In a standard electric scooter, a battery pack that weighs around 40 kg is used. But the lithium ion battery made by Jino weighs a paltry 10 kg. Such a battery could easily cost Rs 75,000 in the market, but Jino designed the pack on his own, cutting down the expenditure to just Rs 35,000.

The battery has been mounted inside the fuel tank of the motorcycle. The pack has been split into two so that they could be fixed easily and fit properly. A 3-ampere adaptor is used for charging. It takes eight hours to fully charge the battery and costs just Rs 15. If a 10-amp adaptor is used, the charging will take only two hours. A single charge will provide the bike a range of 50-60 km. The battery pack can be augmented to increase the range if need be. The battery capacity was capped at 40 amp hour so that it can fit easily inside the fuel tank, says Jino.

Malayali's revolutionary tech: An electric bike with gear

A standard Victor weighs 117 kg; even after turning electric with the extra battery the weight has not increased. This has been done by removing the engine cylinder unit, the silencer and other such components. The engine was replaced with an electric motor. There are no other changes; the chassis was not strengthened or cut. In fact, there is not much to differentiate it from the standard Victor.

In order to reduce the load on the motor, Jino introduced the gear-clutch mechanism. The battery also gets recharged while braking. A 2 hp 3-phase BLDC motor has been used in the bike. Since it is a brushless motor, maintenance would be low. RPM is rated at a maximum of 3,000.

Four-speed gearbox

Jino has retained the four-speed gearbox of the Victor. Using the gear mechanism, Jino overcame the speed restriction posed by the limited 3,000 rpm of the motor. The Victor can achieve a maximum speed of 70 kmph. Gear changes and clutch operations are similar to a standard bike. The electric motor is smoother than the petrol unit. The motor offers high torque, which means frequent gear changes are not needed. There are no major changes done to the gear ratio too. Jino has deployed a three-clutch system to reduce the load, which also smoothens and cools down the motor. The motor operates only when throttle input is given.

Jino started the project in 2015, submitted it by 2018 and received his PhD in 2019 from CET Engineering College, Thiruvananthapuram.

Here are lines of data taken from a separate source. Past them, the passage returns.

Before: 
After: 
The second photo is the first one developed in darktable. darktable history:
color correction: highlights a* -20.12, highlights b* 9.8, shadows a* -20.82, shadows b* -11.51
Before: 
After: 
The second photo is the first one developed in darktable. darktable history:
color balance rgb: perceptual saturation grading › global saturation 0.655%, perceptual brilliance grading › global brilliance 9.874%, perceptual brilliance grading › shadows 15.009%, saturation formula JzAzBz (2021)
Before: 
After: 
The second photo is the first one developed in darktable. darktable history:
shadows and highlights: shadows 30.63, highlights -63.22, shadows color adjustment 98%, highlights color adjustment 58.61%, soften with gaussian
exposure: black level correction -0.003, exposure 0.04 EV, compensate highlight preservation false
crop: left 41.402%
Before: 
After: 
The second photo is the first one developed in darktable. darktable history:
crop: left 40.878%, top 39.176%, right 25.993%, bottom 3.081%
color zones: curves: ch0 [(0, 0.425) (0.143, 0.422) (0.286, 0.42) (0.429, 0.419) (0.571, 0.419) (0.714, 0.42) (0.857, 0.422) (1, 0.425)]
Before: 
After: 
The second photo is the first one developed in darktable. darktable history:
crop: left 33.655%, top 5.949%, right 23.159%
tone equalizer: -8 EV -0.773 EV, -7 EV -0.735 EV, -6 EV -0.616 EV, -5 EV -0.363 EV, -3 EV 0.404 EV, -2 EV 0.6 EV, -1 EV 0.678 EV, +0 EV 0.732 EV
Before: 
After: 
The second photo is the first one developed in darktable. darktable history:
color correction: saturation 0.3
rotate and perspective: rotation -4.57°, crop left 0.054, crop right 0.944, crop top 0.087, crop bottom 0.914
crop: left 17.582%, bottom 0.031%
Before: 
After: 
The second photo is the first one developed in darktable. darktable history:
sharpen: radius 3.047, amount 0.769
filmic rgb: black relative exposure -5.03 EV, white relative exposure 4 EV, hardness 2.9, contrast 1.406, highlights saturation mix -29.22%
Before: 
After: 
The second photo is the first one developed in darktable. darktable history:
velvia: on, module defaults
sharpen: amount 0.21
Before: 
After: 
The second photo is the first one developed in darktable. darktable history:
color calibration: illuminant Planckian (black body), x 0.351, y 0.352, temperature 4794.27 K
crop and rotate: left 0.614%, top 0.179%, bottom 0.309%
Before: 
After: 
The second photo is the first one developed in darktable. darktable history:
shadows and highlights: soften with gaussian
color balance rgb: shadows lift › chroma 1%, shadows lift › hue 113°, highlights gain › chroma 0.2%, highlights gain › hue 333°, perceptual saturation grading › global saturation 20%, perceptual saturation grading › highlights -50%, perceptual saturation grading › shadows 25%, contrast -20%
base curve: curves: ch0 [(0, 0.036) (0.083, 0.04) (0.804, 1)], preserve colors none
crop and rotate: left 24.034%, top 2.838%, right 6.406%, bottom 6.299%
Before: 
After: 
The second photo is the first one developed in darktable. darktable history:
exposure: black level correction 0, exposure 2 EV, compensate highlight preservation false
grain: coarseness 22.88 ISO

He has spent a total of Rs 50,000 on the project. The motor itself cost Rs 8,000. If he had chosen to buy from India, the cost would have gone up, says Jino. Hence, he bought the motor and other necessary components (controller, throttle) from China. The battery cell was bought from Delhi. He has mated a solar charging system too to the bike. The battery has a life of three years or 5,000 recharges. The solar system cost Rs5,000-Rs6,000.

Motor-less electric bike

If the first bike has an electric motor to power it, the second one has a standard internal combustion engine and battery. But the fuel is not petrol but the battery powers the engine. Jino has bypassed process of combustion of a fuel in the engine and converted it into an electric one. The piston is not driven by the energy produced by the burning of fuel but electric power. The board and circuit controller mechanism needed for this was developed by Jinu himself. The cylinder kit made way for the electric cylinder kit, which itself was as cumbersome task, says Jino.

Malayali's revolutionary tech: An electric bike with gear

Low maintenance

If you compare the IC engine with the electric powered engine, maintenance will be low, says Jino. The total expenditure required to convert an IC engine to an electric engine will be around Rs 40,000. Out of this the battery would alone account for Rs 35,000. This bike too has a four-speed gearbox. Jino took more than a year to develop this bike. He has applied for patents for both the vehicles.

Jino was guided by Dr Ushakumari, former electrical engineering department HoD at CET College, in his projects. She was also his research guide. Jino is the youngest of the two children of Joy Thomas and Thresyamma of Idukki.